■ **DOCUMENT SECTION**:

** start **

Without pretending to go into a history of everything, I would just remind those of short memory or those who have not had a chance to accumulate memories, that it was the Department of Defense, the DOD, that laid the groundwork for the web; it was the people who gave us the Bomb, Korea, Viet Nam, Granada, Panama, "plausible deniability" as a concept [...] et al. who also gave us e-mail and ftp. The military-academic-industrial complex and its modern manifestations have contributed significantly to all manner of intellectual work and not all of that work is to be tarred with the same brush. Some of this work is overtly beneficial. And more important without the private sector, research would atrophy dramatically. Google supports on campus research - results are showing up in the search window in links to maps, time lines and vocabulary plotting by centuries. I personally find it interesting that in-house research outpaces academic work which huffs and puffs to catch up.
There is a ubiquitous skepticism today as the waves of public opinion wash over us every day, and polarization and spin have obscured all recognition of the "public good." Any honest work with texts today has to factor in electronic representations. Google's work in the last 7 years has been so monumental that it has taken some by surprise along the lines: "My goodness I am completely behind the 8-ball." The arbiters of opinion, to mask a lack of actual experience with the topic, feel they have to balance pros and cons. Take a sober look. Do not rush things. Yet, a library of 12 million books, delivered all over the world to anyone who can bring up a search window does not have pros and cons. Taking a measured pace by settling on 3 line snippets is not deliberate and sober; it is silly in the sense of operating without a clue.
The whole notion of "snippets" comes from a time long ago, before our exponentially growing mountain of texts became somewhat manageable through electronic representation. People who do not understand this should get out of the way and not insinuate their lack of understanding into the discussion.

** end **

■ **PROBLEM REQUIREMENTS**:
Proceed with the commentary above on Google's digitized library and the dispute over snippets, picking up after its last sentence.

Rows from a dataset

** start **

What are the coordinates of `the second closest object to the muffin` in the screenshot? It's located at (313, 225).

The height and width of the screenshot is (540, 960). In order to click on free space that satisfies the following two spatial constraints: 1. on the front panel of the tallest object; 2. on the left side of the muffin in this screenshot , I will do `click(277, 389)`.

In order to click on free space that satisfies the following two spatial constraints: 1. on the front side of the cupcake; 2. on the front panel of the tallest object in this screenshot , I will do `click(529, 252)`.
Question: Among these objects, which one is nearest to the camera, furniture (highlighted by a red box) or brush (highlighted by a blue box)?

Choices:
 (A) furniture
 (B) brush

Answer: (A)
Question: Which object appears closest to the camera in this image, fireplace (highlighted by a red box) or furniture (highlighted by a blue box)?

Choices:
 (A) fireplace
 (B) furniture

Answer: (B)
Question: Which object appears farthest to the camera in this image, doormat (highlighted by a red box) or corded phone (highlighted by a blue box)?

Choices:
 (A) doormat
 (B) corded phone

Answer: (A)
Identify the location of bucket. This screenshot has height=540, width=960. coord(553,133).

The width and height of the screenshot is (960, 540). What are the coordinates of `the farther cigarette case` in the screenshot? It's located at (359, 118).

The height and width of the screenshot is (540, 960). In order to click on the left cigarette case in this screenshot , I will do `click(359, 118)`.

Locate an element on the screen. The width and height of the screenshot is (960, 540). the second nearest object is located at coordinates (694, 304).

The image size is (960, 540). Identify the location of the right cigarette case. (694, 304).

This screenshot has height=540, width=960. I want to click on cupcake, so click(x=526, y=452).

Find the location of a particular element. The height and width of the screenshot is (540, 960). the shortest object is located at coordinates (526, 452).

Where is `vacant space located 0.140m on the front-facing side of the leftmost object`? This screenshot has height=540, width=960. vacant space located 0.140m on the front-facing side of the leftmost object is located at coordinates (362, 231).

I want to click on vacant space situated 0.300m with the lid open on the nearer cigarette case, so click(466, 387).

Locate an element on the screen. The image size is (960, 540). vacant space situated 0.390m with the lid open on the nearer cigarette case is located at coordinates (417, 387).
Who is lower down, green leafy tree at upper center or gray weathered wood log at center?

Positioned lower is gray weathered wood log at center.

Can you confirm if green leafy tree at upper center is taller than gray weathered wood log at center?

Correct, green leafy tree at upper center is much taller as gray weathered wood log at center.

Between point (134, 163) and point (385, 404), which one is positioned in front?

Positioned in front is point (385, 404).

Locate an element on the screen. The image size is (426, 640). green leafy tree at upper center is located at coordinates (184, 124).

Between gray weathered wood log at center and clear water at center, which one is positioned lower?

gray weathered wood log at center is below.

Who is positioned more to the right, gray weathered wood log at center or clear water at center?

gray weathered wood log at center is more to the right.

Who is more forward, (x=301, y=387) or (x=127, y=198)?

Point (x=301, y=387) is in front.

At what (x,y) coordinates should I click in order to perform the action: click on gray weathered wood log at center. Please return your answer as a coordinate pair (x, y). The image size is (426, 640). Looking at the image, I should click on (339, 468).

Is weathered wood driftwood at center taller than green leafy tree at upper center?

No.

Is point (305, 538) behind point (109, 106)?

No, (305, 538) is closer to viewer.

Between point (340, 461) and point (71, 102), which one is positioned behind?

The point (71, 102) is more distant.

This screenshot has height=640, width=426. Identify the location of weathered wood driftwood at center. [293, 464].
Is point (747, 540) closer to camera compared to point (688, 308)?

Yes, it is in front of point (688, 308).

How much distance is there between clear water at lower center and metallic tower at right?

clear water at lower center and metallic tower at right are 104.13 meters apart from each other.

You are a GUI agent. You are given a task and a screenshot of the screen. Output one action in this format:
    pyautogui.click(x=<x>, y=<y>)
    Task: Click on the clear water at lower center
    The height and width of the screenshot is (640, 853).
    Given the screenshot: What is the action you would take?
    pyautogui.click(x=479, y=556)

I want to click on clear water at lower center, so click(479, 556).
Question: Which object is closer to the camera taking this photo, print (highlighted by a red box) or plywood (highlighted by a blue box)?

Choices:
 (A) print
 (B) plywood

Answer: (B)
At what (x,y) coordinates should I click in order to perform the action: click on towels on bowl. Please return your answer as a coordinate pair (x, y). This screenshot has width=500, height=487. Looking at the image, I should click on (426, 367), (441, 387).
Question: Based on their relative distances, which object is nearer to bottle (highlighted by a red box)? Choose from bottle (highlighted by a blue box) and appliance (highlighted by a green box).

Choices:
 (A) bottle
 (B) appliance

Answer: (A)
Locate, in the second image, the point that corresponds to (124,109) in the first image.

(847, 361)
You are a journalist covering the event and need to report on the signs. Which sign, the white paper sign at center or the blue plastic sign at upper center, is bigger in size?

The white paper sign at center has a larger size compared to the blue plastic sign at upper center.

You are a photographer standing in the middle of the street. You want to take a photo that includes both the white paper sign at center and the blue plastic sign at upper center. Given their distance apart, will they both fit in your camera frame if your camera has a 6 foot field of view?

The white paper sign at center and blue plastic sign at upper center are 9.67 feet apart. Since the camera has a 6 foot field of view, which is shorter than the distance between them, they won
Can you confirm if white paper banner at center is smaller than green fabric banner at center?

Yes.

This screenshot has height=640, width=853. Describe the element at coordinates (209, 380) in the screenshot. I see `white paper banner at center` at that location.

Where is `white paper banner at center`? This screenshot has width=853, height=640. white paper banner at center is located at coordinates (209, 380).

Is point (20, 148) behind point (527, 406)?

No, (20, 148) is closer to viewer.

** end **

■ **TASK OUTPUT**:
At least, larger snippets would let the library of 12 million books become more useful in the short run and have its functionality not be hostage completely to legal wrangling. Perish the thought that the perspective of researchers adept at using electronic methodologies should insinuate itself into legal wrangling. Nor should innovative thinking throw the good ship "Chronicle of Higher Education," purveyor of opinion extraordinary off its even keel. That would be amateurish, pointless and self-indulgent, legally speaking, and suspect public policy, and also bad high-brow journalism. We have all the time in the world because our lives are good thanks to billable hours and a captive audience.
Judge Chin could have told us what we found out in March 2011 in March 2010, and the deal could have been renegotiated by now and the library open for business. Given that we live in a world where time is money, one should consider that an extra year of retainers and billable hours for the lawyers while the judge deliberated could probably paid off al the authors in their weight in gold and scanned all books in Portuguese and Danish. After all, this is not about Google, as Judge Chin and the opponents seem to want us to think - it is about the books, getting books onto our screens. Prof. Grimmelmann has hit the buckler of truth not far off the hub when he says quite unlegalistically: "...it's scandalous to think that copyright owners might have a right to hold up the creation of good indices. They should be beating down Google's doors demanding to be indexed, and the sooner the better [interview with William McGeveran]." Fortunately the legal wrangling has not held up the indexing due to the courageous actions of Google and the libraries - no need to scoff - Google and libraries around the world have built an index of 12 million books - not with timidity.
Courage to Act While Others Doze.
It is indeed a courageous act on the part of Google and the libraries to look past an antiquated notion of copying and to take a chance on its vision of an index of all words ever. Has anyone asked: "Why did the libraries, five at first, now in the hundreds, agree to partner with Google?" Why would they engage in clearly illegal activities - in the minds of some? Libraries understand books. Libraries know their values, historically as well as commercially. no one can fool a librarian into granting that some history of something written in the 40's that sold 300 copies is precious intellectual property in the financial sense. Granted it must be cited and looked at and that as efficiently as possible. Let those with valuable intellectual property come forward and receive their rewards as the market dictates. Let the rest be easily accessible in a text base open to all.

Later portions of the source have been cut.